# Dope-Seeds



## The Hemp Goddess (Mar 11, 2010)

I ordered in some auto seeds from dope-seeds.com for a friend who wants to try his hand at growing as he is getting tired of buying.  Space constraints and difficulty finding a place to maintain 12 hours of darkness made autos a logical choice.  

We decided on Russian Rocket Fuel and White Dwarf and we wanted regular seeds.  The order, which was placed on Mar 1, arrived today.  They were both in Breeder Packs.  I was very pleasantly surprised to find that the White Dwarf contained 14 seeds instead of 10.  In addition we received some freebies from Short Stuff--5 Auto Blue Himalaya and 2 fem Auto Assassin (which I have never heard of).  

This is my first order with dope-seeds and I was really happy with the quick delivery and the freebies.


----------



## Rusty Gribble (Mar 11, 2010)

My first order was with them and I had a similar experience, I ended up going with the tude for my most recent order because of the guaranteed stealth, and ended up getting a crushed seed and don't feel like shipping it back, si I might just stick with ds for my future orders. Good choice of strains!


----------



## ArtVandolay (Mar 11, 2010)

Nice freebies!  The HBD is great!  dope-seeds does a pretty good job.


----------



## The Hemp Goddess (Mar 11, 2010)

wally150 said:
			
		

> My first order was with them and I had a similar experience, I ended up going with the tude for my most recent order because of the guaranteed stealth, and ended up getting a crushed seed and don't feel like shipping it back, si I might just stick with ds for my future orders. Good choice of strains!

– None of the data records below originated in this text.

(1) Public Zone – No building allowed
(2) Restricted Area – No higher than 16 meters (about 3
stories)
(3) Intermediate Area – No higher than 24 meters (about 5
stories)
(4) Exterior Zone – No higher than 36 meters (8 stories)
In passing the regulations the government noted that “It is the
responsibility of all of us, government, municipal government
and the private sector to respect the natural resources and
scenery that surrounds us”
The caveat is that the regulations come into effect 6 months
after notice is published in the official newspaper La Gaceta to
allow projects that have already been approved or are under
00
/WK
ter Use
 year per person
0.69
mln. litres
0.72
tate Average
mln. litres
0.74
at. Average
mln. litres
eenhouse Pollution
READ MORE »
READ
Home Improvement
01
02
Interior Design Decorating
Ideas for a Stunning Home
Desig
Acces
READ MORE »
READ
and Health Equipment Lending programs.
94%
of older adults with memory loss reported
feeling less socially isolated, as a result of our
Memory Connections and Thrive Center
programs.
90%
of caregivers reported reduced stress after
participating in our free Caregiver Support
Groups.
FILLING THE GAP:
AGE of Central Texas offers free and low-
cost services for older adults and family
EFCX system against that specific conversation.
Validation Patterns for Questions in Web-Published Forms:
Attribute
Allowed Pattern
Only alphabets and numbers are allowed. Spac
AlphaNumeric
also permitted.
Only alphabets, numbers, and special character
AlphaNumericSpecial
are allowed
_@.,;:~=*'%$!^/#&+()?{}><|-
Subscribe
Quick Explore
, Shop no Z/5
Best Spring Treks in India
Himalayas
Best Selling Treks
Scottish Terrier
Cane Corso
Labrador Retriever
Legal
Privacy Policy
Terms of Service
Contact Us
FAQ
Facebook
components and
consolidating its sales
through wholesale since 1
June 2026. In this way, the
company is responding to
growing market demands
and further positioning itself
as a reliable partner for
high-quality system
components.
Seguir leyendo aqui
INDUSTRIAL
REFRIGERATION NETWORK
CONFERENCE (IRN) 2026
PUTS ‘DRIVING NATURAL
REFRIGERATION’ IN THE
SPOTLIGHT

I would have ordered from Attitude, but they didn't have White Dwarf reg seeds, only fems and we didn't want fems.  So, I looked for somewhere that I could get both RRF and the White Dwarf reg seeds and dope-seeds had them.


----------



## burnin123 (Mar 11, 2010)

please let us know how they do.  Is this friend a member here? Will there be a grow log?  thanks for the info as I am looking at autos.

:48:


----------



## OldHippieChick (Mar 11, 2010)

Very exciting! :woohoo: 
I've been looking forward to this post.
Welcome to the dark side Goddess ....:evil: 

I DO hope your "friend" will bless us with a GJ.
PS: Baby's on Board" here as well  . (more AWRs and some AAK47s)

Very impressive freebies as well.... wish the Tude would have a auto freebie. 
xox
OHC


----------



## Locked (Mar 11, 2010)

Yeah Dope-seeds is well...kinda dope....  I usually use Attitude because they seem to hve real nice freebie events but DS.com is no slouch either and their prices usually beat the Tude...


----------